DOCUMENT SEGMENT:
····················

Will President Obama Commute Clarence Aaron's Sentence?
Pro Publica's investigative piece revealing everything that went wrong in the processing of Clarence Aaron's pardon application at the tail-end of the Bush Administration has brought some renewed attention to both Aaron's case and the Office of the Pardon Attorney that handles such requests.
Clarence Aaron is serving life in prison on drug-related charges despite not being involved in their purchase or distribution. Though the U.S. Attorney and the District Judge both recommended Aaron's sentence be commuted, that recommendation never got to President Bush, having been lost along the way by the pardon attorney, Ronald Rodgers.
The San Francisco Chronicle's "token conservative" columnist Debra Saunders, who's been advocating for clemency for Clarence Aaron for nearly a decade, called on President Obama to pardon Aaron yesterday:
Barack Obama has a decision to make. The president has the power to pardon when the criminal justice system overreaches. The court put away a first-time nonviolent offender for life with no chance of parole, but because the feds do not want to admit they made a mistake, Rodgers and his ilk have been willing to let a young man rot in prison for the rest of his life. The only question is: Will the president let him get away with it?
While Ronald Rodgers is still on the job as pardon attorney, there's no requirement that the president's pardon be approved by the pardon attorney's office first. The ability to pardon is a Constitutional power afforded solely to the president. Unlike, say, his power to wage war (at least theoretically necessitating a Congressional declaration of war first) or his power to negotiate treaties (which need to be ratified by the Senate), the president's power to pardon is unchecked by any other branch and rests in his hands alone.

····················

DATA EXTRACT:
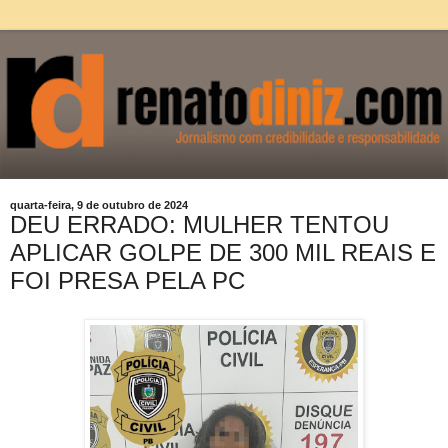
quarta-feira, 9 de outubro de 2024
DEU ERRADO: MULHER TENTOU
APLICAR GOLPE DE 300 MIL REAIS E
FOI PRESA PELA PC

····················

TASK BRIEF: In the article about Clarence Aaron's sentence, who lost the recommendation that his sentence be commuted before it reached President Bush?

RESPONSE BELOW: The pardon attorney, Ronald Rodgers.